Old Blood on Facebook

Metal Assault Records on Bandcamp

DHU Records webstore

 

Jahbulong, Eclectic Poison Tones

JAHBULONG ECLECTIC POISON TONES

Just because you know the big riff is going to kick in about a minute into opening track “Under the Influence of the Fool” on Jahbulong‘s tarot-inflected stoner doom four-songer Eclectic Poison Tones doesn’t make it any less satisfying when it happens. The deep-rolling three-piece from Verona make their full-length debut with the 45-minute offering through Go Down Records, and the lurching continues in “The Tower of the Broken Bones” and “The Eclipse of the Empress,” which is the only cut under 10 minutes long but still keeps the slow-motion Sabbath rolling into the 15-minute closer “The Eremite Tired Out (Sweed Dreams)” (sic), which plays off some loud/quiet changes fluidly without interrupting the nod that’s so central to the entirety of the album. Look. These guys know the gods they’re worshiping — Sleep, Black Sabbath, Electric Wizard maybe, etc. — and they’re not trying to get away with saying they invented any of this. If you can’t get down with 45 minutes of slower-than-slow grooves, maybe you’re in the wrong microgenre. For me, it’s the lack of pretense that makes it.

Jahbulong on Facebook

Go Down Records website

 

Heavy Trip, Heavy Trip

heavy trip heavy trip

Heavy Trip. Four songs. Two sides. Three dudes. Instrumental. Accurately named. Yeah, you’ve heard this story before, but screw it.
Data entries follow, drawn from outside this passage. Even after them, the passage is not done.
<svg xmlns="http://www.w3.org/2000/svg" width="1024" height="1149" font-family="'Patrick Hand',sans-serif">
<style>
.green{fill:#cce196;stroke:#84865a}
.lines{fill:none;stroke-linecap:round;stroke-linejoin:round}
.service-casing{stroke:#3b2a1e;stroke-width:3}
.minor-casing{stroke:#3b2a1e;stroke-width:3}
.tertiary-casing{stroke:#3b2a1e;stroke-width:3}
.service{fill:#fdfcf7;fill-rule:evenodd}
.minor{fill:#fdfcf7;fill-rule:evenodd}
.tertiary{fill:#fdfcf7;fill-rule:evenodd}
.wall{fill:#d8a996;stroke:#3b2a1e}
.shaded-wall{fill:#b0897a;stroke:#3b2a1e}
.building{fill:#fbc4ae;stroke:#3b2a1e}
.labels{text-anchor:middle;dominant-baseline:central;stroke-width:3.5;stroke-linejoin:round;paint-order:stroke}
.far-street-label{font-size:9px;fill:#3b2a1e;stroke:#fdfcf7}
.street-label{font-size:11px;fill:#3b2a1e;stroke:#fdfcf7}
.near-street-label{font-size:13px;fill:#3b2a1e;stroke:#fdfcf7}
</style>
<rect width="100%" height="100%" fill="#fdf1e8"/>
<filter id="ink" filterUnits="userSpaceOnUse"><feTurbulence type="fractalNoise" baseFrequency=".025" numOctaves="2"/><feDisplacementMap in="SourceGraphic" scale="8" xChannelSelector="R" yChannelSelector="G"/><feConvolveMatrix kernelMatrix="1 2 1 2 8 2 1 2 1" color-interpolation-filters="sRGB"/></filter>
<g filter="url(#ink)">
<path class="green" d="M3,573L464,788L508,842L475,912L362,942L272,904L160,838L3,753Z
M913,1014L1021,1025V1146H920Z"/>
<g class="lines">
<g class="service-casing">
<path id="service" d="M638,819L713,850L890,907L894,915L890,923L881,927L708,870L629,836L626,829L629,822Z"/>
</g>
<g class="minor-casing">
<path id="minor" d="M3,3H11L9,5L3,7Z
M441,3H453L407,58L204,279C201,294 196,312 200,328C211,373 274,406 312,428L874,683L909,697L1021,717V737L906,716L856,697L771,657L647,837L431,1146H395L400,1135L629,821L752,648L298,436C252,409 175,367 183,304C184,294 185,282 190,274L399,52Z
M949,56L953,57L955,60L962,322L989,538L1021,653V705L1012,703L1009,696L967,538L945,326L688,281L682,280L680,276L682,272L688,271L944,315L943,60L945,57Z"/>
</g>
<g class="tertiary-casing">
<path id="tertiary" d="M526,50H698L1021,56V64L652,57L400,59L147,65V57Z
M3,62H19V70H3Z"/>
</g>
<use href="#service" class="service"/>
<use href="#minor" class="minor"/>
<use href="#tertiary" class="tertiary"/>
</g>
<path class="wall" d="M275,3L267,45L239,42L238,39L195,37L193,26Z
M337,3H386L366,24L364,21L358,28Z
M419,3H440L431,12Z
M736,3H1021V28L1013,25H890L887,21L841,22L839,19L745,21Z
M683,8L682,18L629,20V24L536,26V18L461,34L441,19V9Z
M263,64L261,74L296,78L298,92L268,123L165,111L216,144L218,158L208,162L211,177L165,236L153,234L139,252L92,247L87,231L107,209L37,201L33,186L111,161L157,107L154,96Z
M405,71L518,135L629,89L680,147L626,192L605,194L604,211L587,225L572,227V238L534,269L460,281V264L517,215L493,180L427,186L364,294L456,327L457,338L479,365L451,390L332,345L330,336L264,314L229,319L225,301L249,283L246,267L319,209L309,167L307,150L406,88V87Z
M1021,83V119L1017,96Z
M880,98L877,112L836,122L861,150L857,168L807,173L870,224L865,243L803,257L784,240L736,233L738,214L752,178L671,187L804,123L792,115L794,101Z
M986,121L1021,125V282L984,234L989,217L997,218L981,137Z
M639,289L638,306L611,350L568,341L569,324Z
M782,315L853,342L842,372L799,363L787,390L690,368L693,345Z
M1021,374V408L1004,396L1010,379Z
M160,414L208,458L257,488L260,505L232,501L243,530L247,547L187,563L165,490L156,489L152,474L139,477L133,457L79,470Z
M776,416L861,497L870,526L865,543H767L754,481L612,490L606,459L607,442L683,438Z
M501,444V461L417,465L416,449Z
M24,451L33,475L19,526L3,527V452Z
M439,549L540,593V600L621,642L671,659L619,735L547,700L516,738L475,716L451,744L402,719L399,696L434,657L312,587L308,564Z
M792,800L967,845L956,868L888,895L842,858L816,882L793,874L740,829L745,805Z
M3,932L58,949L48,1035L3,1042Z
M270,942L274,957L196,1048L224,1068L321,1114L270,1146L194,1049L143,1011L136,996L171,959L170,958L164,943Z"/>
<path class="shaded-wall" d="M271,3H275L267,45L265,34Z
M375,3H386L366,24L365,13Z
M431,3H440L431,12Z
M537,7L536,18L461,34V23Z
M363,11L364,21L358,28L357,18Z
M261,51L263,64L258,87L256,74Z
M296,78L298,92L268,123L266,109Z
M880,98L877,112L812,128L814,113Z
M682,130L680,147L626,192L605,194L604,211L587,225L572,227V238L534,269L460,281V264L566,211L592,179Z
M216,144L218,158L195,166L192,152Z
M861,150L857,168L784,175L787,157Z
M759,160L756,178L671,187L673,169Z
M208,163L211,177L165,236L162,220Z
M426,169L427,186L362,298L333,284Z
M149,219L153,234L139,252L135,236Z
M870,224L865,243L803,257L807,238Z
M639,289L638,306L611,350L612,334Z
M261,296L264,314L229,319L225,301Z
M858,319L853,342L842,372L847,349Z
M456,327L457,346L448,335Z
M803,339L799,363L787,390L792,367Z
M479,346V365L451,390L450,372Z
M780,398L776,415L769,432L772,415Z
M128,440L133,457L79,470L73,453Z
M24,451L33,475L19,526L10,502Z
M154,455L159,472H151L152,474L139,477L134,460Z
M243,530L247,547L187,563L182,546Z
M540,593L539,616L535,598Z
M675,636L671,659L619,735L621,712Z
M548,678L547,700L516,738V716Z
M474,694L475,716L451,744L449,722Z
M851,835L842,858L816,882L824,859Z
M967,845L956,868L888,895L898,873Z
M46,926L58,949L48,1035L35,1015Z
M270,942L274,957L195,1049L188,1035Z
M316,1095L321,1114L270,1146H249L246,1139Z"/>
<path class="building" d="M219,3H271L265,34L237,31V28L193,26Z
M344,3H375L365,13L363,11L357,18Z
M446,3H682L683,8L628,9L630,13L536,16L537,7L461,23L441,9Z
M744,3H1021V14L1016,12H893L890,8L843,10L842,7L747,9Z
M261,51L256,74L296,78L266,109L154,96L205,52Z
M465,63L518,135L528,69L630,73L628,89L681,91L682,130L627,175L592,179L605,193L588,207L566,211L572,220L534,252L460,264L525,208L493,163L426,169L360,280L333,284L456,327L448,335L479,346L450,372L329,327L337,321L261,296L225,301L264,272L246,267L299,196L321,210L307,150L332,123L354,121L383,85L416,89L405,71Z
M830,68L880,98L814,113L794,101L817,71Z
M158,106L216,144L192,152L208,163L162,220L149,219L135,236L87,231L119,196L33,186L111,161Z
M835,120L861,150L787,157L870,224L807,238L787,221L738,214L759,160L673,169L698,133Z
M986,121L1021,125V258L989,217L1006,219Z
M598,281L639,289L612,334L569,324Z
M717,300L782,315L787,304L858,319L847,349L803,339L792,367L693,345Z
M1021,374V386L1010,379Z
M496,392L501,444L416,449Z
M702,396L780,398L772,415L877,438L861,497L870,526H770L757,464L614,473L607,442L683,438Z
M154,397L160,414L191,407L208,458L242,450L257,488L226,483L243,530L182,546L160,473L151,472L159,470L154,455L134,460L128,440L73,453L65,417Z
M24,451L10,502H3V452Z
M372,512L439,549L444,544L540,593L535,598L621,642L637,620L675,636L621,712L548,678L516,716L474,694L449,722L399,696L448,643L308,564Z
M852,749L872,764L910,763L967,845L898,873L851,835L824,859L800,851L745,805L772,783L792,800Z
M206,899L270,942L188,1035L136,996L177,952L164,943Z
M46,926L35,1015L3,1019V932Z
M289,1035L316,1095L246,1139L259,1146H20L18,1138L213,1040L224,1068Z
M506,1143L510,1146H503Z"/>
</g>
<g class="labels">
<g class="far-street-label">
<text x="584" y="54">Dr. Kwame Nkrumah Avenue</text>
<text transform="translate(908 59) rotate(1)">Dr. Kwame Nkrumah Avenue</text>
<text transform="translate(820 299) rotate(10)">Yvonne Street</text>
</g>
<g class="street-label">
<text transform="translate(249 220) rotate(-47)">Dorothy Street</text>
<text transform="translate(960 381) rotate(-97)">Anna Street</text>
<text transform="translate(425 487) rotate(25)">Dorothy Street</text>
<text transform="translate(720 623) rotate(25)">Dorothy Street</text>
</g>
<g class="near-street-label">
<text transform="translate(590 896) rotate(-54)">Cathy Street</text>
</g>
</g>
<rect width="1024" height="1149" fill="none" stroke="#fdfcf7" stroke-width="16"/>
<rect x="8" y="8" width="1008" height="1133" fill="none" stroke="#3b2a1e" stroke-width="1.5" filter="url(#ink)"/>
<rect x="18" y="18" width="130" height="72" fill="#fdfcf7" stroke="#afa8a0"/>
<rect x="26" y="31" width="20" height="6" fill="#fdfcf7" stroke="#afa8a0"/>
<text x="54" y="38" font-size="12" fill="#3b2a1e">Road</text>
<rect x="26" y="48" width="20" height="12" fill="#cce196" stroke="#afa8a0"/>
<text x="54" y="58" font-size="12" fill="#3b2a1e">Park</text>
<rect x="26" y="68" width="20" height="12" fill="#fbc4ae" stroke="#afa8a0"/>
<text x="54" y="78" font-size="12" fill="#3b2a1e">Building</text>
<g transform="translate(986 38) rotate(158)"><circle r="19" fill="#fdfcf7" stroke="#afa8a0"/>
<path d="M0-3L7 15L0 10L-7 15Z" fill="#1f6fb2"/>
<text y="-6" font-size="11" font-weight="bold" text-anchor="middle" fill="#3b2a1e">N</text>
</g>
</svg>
They start out nice and spacious on “Hand of Shroom” and they finish with high-speed boogie in the 13-minute “Treespinner,” and all in between Heavy Trip make it nothing less than a joy to go along wherever it is they’re headed. The Vancouver three-piece make earlier Earthless something of an elephant in the room as regards influences, but the unhurried groove in second cut “Lunar Throne” is a distinguishing factor, and even as “Mind Leaf” incorporates a bit more shove, it does so with enough righteousness to carry through. As a debut, Heavy Trip‘s Heavy Trip might come across more San Diego than Vancouver, but screw it. Dudes got jams like Xmas hams, and the chemistry they bring in holding listener attention with tempo changes throughout here speaks to a progressive edge burgeoning in their sound.